The historical Bamyan Buddhas made a return for the first time with the help of 3D image display projected in the empty place of the original Buddha that was destroyed by Taliban militants.
The device through which the 3D image could be displayed has been invented by a Chinese couple and was gifted to Afghan people as a gift from the people of China, Khaama Press reported.
The couple, Janson Yu and Liyan Hu, said the projector was built at a cost of over $120,000.
According to reports, a similar plan was recommended to the Ministry of Information and Culture of Afghanistan 10 years ago but the plan was not implemented.
The Bamiyan Buddhas were destroyed after Taliban militants blew up the world’s two largest standing Buddhas—one of them 165 feet (50 meters) high, earlier in 2001.
Among Afghanistan’s historical remains, Taliban’s biggest targets, literally and figuratively, were the two monumental Buddha statues carved out of the sandstone cliffs in central Afghanistan. The destruction work concluded in almost three weeks period which sparked global objection.
Taliban tried to destroy the Buddhas by firing artillery rounds at the statues but later used explosives after they did not achieve any result by firing artillery.

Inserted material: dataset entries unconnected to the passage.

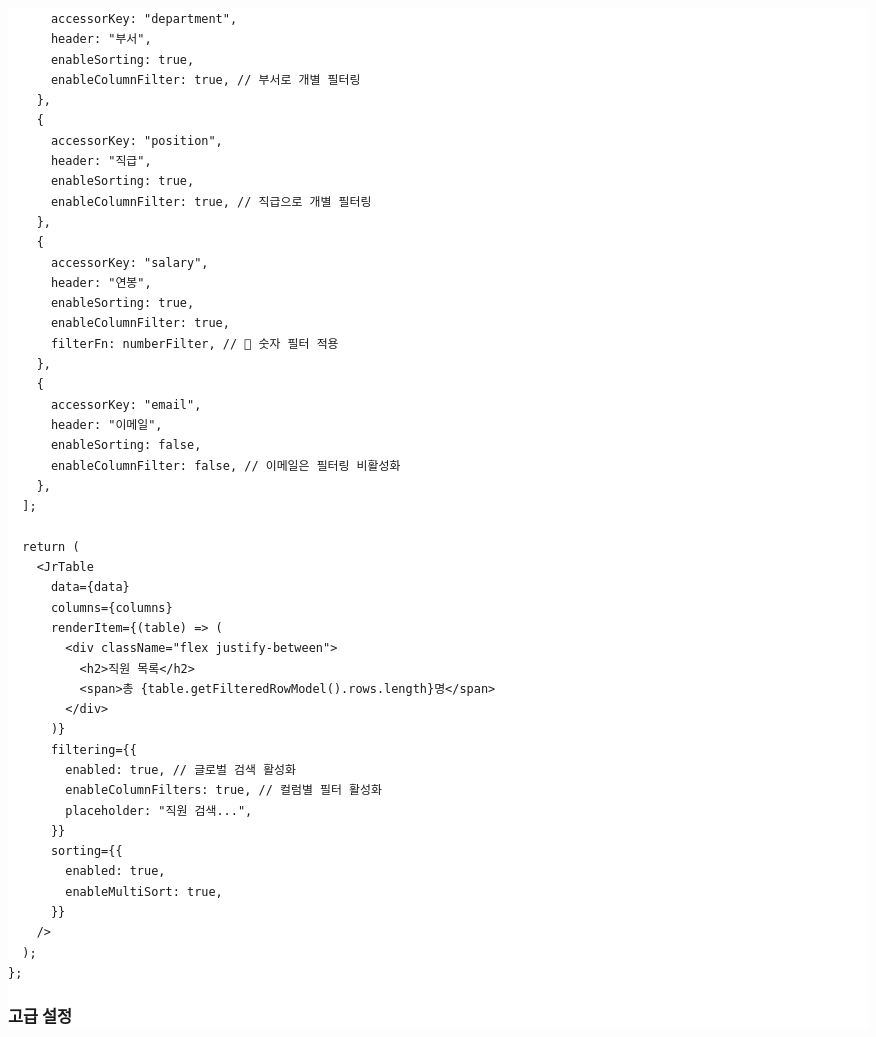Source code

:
 ```tsx
      accessorKey: "department",
      header: "부서",
      enableSorting: true,
      enableColumnFilter: true, // 부서로 개별 필터링
    },
    {
      accessorKey: "position",
      header: "직급",
      enableSorting: true,
      enableColumnFilter: true, // 직급으로 개별 필터링
    },
    {
      accessorKey: "salary",
      header: "연봉",
      enableSorting: true,
      enableColumnFilter: true,
      filterFn: numberFilter, // 🔢 숫자 필터 적용
    },
    {
      accessorKey: "email",
      header: "이메일",
      enableSorting: false,
      enableColumnFilter: false, // 이메일은 필터링 비활성화
    },
  ];

  return (
    <JrTable
      data={data}
      columns={columns}
      renderItem={(table) => (
        <div className="flex justify-between">
          <h2>직원 목록</h2>
          <span>총 {table.getFilteredRowModel().rows.length}명</span>
        </div>
      )}
      filtering={{
        enabled: true, // 글로벌 검색 활성화
        enableColumnFilters: true, // 컬럼별 필터 활성화
        placeholder: "직원 검색...",
      }}
      sorting={{
        enabled: true,
        enableMultiSort: true,
      }}
    />
  );
};
```

### 고급 설정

One stood nearly 180 feet tall and the other about 120 feet high and together they had watched over the dusty Bamyan Valley since the sixth century, several centuries before Islam reached the region.
The two 6th century monumental statues of standing buddhas were carved into the side of a cliff in the Bamyan Valley in the Hazarajat region of central Afghanistan, situated 230 km (143 miles) northwest of Kabul at an altitude of 2,500 meters (8,202 ft). Built in 507 AD, the larger in 554 CE, the statues represented the classic blended style of Gandhara art.